Top of Source material

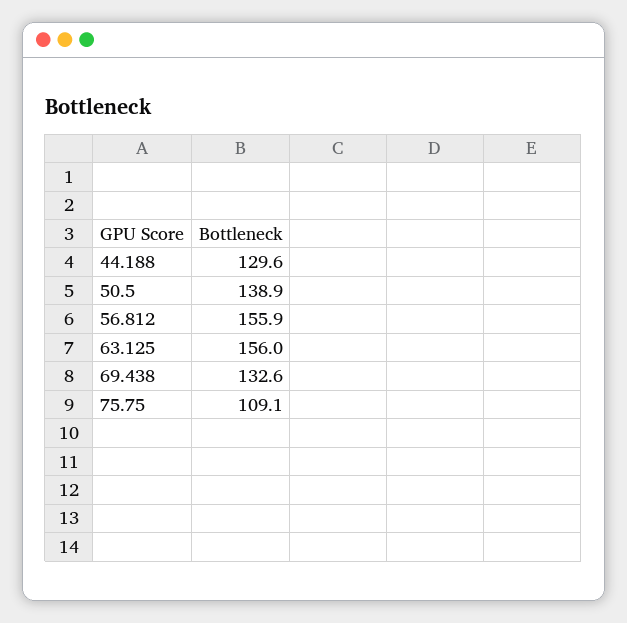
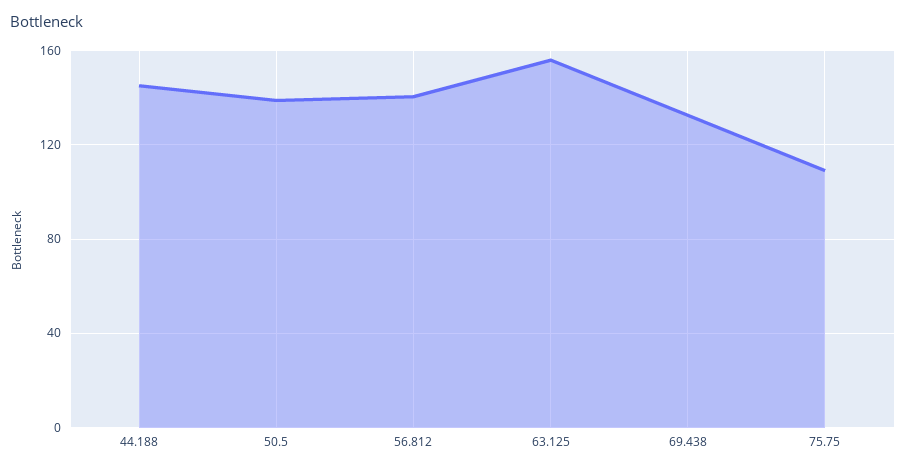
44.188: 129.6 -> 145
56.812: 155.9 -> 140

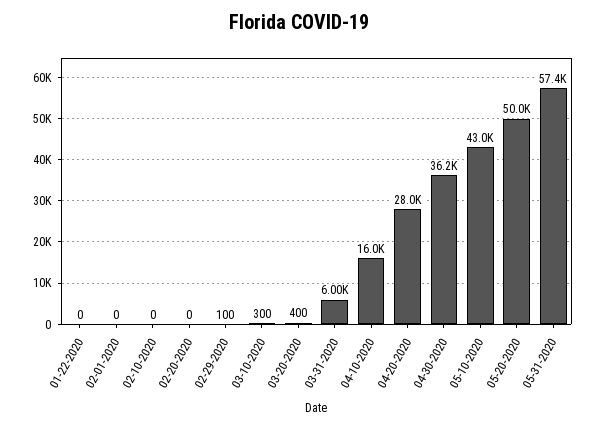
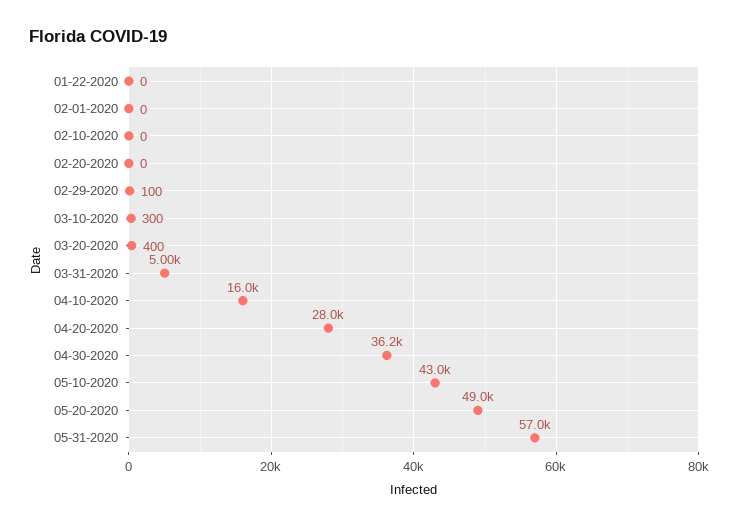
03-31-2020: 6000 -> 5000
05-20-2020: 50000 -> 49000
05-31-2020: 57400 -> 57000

Bottom of Source material

Action item:
Pictures stay out; the data above is to be returned exactly.

Result of this task:
44.188: 129.6 -> 145
56.812: 155.9 -> 140

03-31-2020: 6000 -> 5000
05-20-2020: 50000 -> 49000
05-31-2020: 57400 -> 57000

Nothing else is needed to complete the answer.